Now that she was spending so much time there, she brought her little Jersey milk cow over one day tied behind her buggy, and fixed her up in a nice, clean stall. It was handier this way.

The spring weather was perfect in every way. She and Simon tried putting in a different rotation of crops than her father had ever used, and she had high hopes. There was every reason to believe there might be a good harvest.

Her mother, worried that she was doing too much, cautioned her about the baby, but Grace told her to do what she felt like doing except for heavy lifting and to rest if she got tired. She chose to follow Grace’s advice instead of giving in to her mother’s worries. All Hope knew was that she felt healthier and happier than ever as long as she was outdoors with her bare feet planted firmly on freshly plowed ground.

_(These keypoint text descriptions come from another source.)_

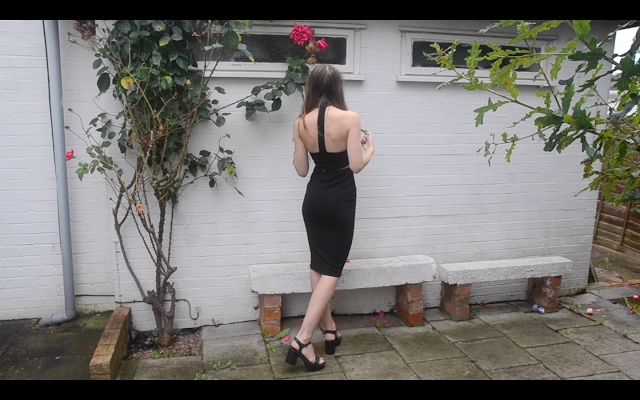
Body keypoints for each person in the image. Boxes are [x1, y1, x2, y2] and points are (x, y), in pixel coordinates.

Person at [286, 64, 375, 371]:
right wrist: (369, 149)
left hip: (314, 199)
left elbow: (301, 170)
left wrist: (302, 144)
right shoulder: (350, 118)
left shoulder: (300, 122)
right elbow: (356, 165)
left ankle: (330, 329)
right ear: (338, 86)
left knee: (319, 264)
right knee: (333, 267)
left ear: (311, 87)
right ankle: (303, 339)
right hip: (340, 200)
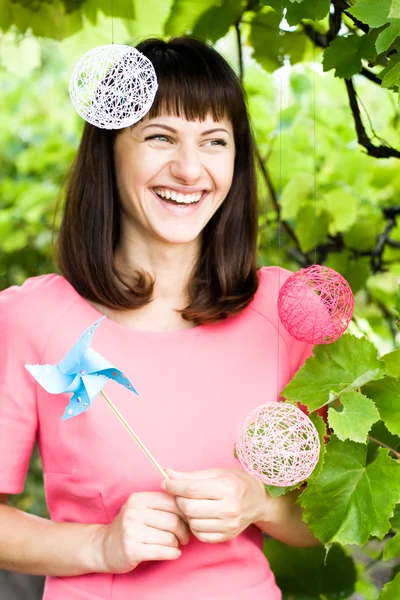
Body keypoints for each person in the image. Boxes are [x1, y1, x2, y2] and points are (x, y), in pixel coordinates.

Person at [0, 37, 318, 600]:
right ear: (109, 151)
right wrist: (98, 546)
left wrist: (261, 505)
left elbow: (332, 514)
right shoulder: (33, 317)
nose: (189, 169)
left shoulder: (285, 311)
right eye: (159, 137)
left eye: (214, 141)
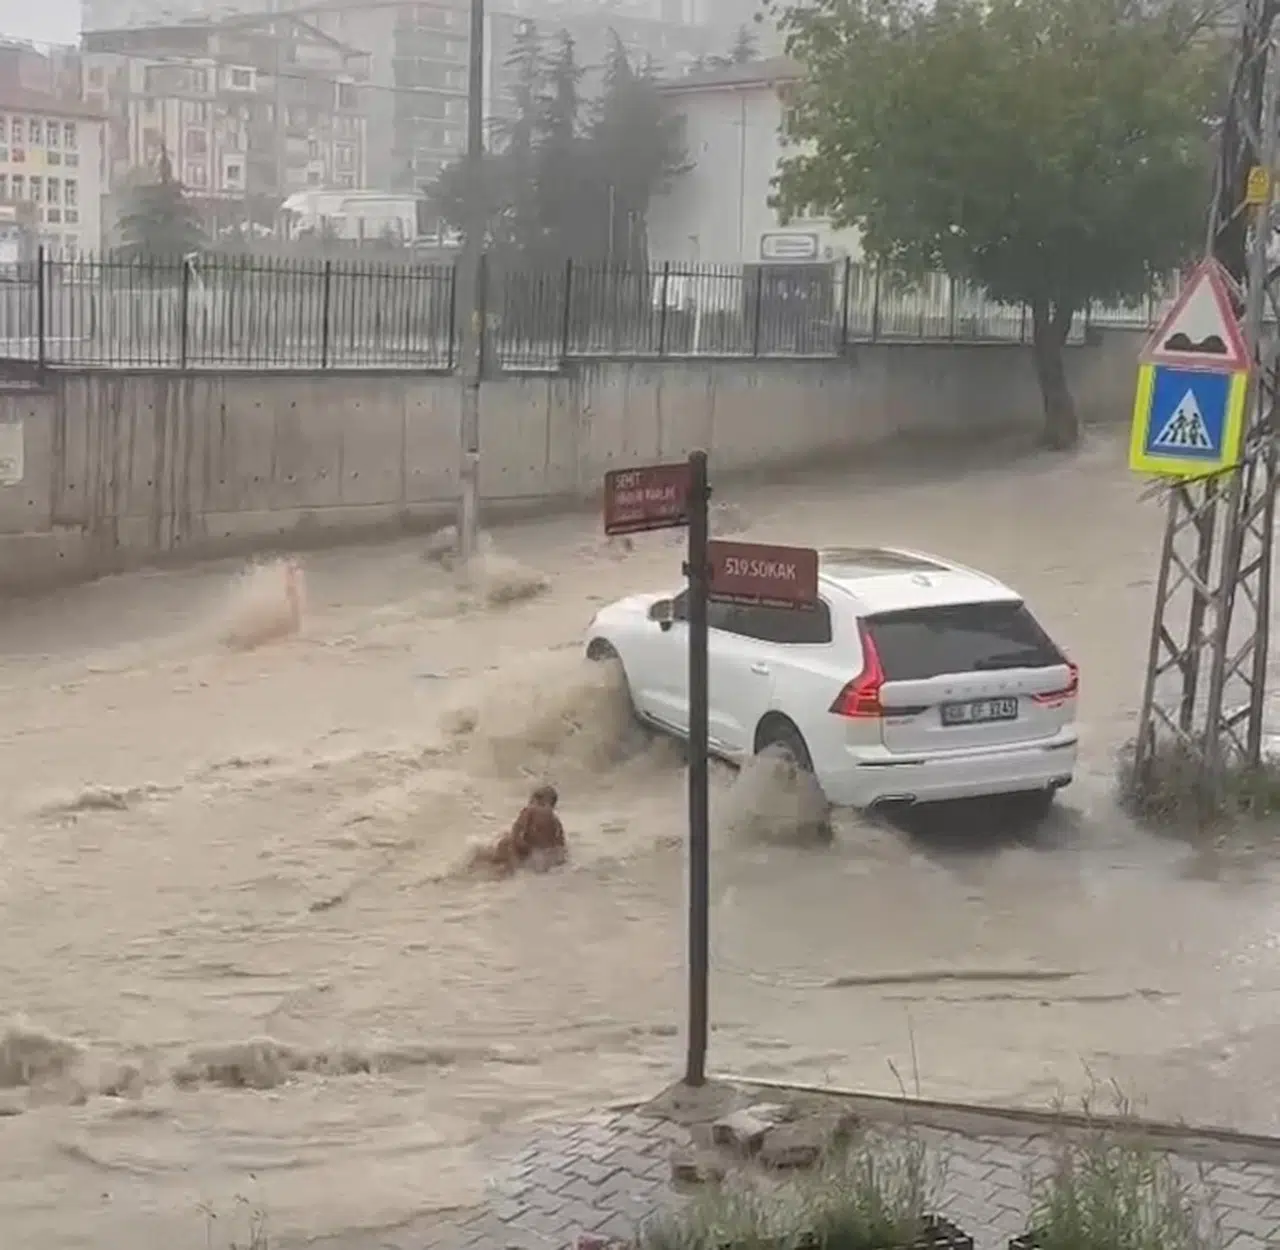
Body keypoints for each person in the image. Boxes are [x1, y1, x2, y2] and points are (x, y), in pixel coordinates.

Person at [470, 784, 567, 876]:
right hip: (537, 856)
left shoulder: (530, 810)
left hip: (521, 851)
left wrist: (515, 850)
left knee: (482, 851)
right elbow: (560, 846)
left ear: (535, 799)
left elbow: (516, 831)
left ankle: (468, 872)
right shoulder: (555, 821)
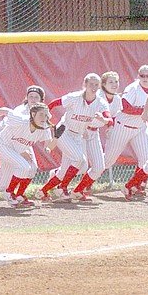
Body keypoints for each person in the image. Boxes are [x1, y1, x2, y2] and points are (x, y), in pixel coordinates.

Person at [35, 73, 112, 202]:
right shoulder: (75, 97)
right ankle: (62, 188)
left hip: (78, 135)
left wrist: (103, 119)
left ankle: (42, 191)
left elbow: (110, 120)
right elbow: (54, 103)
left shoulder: (100, 102)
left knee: (64, 170)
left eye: (96, 85)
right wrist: (46, 119)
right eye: (90, 84)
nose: (93, 87)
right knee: (79, 159)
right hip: (64, 131)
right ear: (85, 85)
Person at [0, 103, 55, 210]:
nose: (44, 118)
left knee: (2, 184)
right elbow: (4, 110)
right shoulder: (22, 120)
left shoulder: (44, 128)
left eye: (46, 115)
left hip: (14, 152)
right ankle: (9, 192)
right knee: (25, 167)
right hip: (3, 145)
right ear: (33, 114)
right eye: (41, 115)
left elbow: (48, 146)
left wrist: (55, 138)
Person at [102, 65, 148, 198]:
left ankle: (136, 185)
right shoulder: (133, 88)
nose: (145, 78)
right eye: (142, 75)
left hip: (140, 128)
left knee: (147, 160)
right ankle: (85, 184)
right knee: (108, 160)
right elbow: (125, 108)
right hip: (123, 126)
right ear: (138, 76)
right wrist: (145, 111)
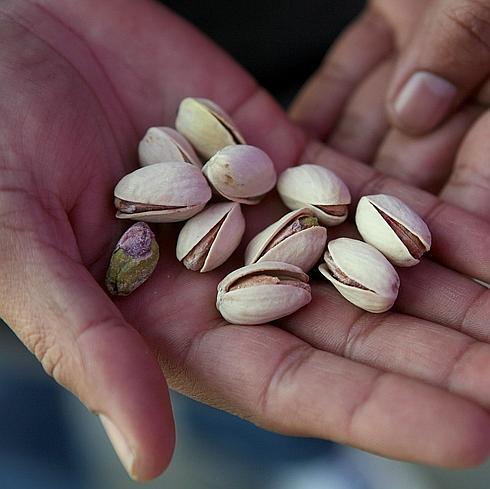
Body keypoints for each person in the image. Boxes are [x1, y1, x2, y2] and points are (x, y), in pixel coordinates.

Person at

Like one of those solar-powered outdoor lights her people were starting to use, the more she was outside in the sunlight, the better she felt.

Chicken wire, plus a design for two new chicken houses on wheels that Simon made for her, created a home for her little biddies, who could now feast on worms and bugs and scratch
the earth with their little feet like they were meant to do. Every morning, Simon would hitch one of their two horses to the portable chicken houses and slide them a few feet farther along in the field, giving the chickens fresh ground to work, and fertilizing the ground with chicken manure.

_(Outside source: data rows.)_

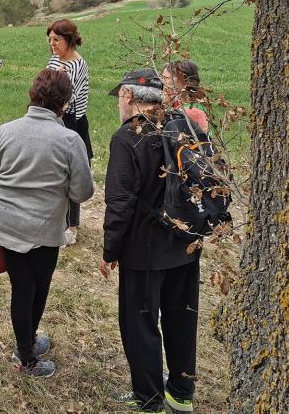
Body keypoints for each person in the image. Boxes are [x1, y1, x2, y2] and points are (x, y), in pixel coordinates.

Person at [101, 69, 200, 414]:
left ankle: (149, 398)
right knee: (182, 319)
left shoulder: (129, 137)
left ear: (128, 97)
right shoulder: (183, 126)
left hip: (144, 250)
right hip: (187, 244)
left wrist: (110, 250)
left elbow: (120, 202)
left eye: (119, 98)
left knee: (140, 324)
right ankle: (182, 393)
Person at [0, 69, 94, 378]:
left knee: (22, 287)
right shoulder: (69, 140)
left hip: (5, 226)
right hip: (44, 228)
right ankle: (26, 357)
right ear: (64, 103)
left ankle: (28, 344)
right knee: (35, 288)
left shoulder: (7, 129)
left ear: (33, 94)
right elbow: (82, 191)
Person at [45, 19, 92, 245]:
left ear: (70, 39)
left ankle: (72, 227)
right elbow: (47, 85)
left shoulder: (77, 63)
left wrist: (55, 81)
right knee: (55, 170)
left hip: (72, 122)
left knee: (72, 172)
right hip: (53, 118)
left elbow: (65, 98)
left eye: (57, 40)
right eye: (50, 40)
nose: (52, 44)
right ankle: (58, 219)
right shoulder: (55, 59)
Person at [162, 60, 208, 132]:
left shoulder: (191, 110)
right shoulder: (178, 103)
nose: (162, 82)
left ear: (183, 81)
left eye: (166, 78)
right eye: (162, 77)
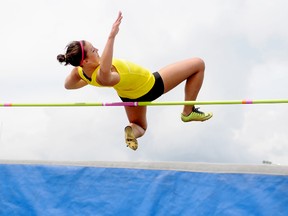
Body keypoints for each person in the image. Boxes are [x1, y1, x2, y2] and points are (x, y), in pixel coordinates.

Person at [57, 11, 212, 151]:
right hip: (151, 86)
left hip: (129, 98)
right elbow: (104, 71)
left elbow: (68, 85)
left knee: (140, 127)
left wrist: (86, 78)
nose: (97, 49)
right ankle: (188, 112)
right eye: (93, 50)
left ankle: (131, 131)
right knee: (198, 64)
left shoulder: (81, 72)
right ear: (85, 61)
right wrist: (111, 37)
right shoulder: (104, 74)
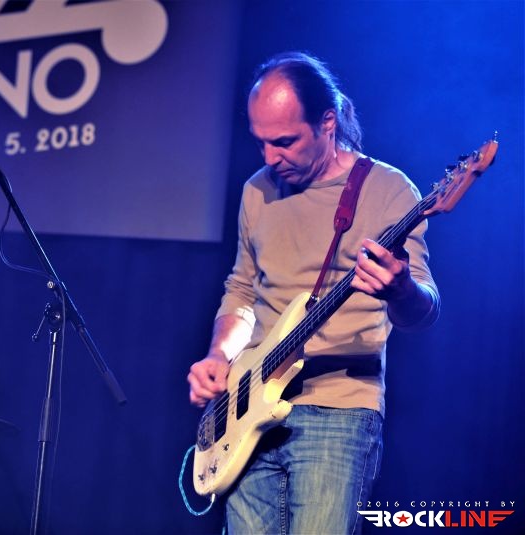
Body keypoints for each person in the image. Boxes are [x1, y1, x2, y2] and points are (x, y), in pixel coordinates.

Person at [187, 52, 440, 534]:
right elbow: (242, 290)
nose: (269, 158)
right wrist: (219, 354)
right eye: (260, 142)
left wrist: (400, 288)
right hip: (248, 411)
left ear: (327, 122)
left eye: (284, 142)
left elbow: (423, 312)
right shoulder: (257, 191)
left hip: (338, 409)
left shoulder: (388, 190)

She’d looked into the purchase of some ewes, and would soon have her rabbit business up and running. With any luck, she would have extra vegetables to sell soon. She made a note to have Simon build her a small roadside stand.

The possibilities were just endless.

Logan had not criticized anything she had done or spent so far. Well, maybe one thing, and it wasn’t really a criticism, it was more like a joke. When he looked over the receipts she gave him for the money she used to pay drivers to deliver various items to the farm, he commented once that it would be a lot cheaper to buy a truck and teach her how to drive it.

The idea of actually owning a pickup truck and having the skill to drive it was an idea that just kept niggling at her. What freedom that would give her! She did not mind using a horse-drawn plow instead of a tractor—in her opinion the horses were better for the land than the heavy tractors anyway, although that was a subject debated all over Holmes County. But to be able to run to the feed store at a moment’s notice without having to call and make arrangements for some
Englisch
driver?

The idea just wouldn’t let her go.

At that very moment, Ivan drove by and waved. She waved back, as he went by with one elbow hanging rakishly out of the open window. He still wore a summer straw hat like he had when he was Amish, and he had never given up the suspenders. He was a godly man in every way, and she simply could not see where having exchanged horse and buggy for a truck had made that big a difference in his service to God.

Ivan had been like a surrogate parent to her most of her life.
His sons were like brothers to her and his daughters like sisters. She knew the family’s integrity and admired their faith.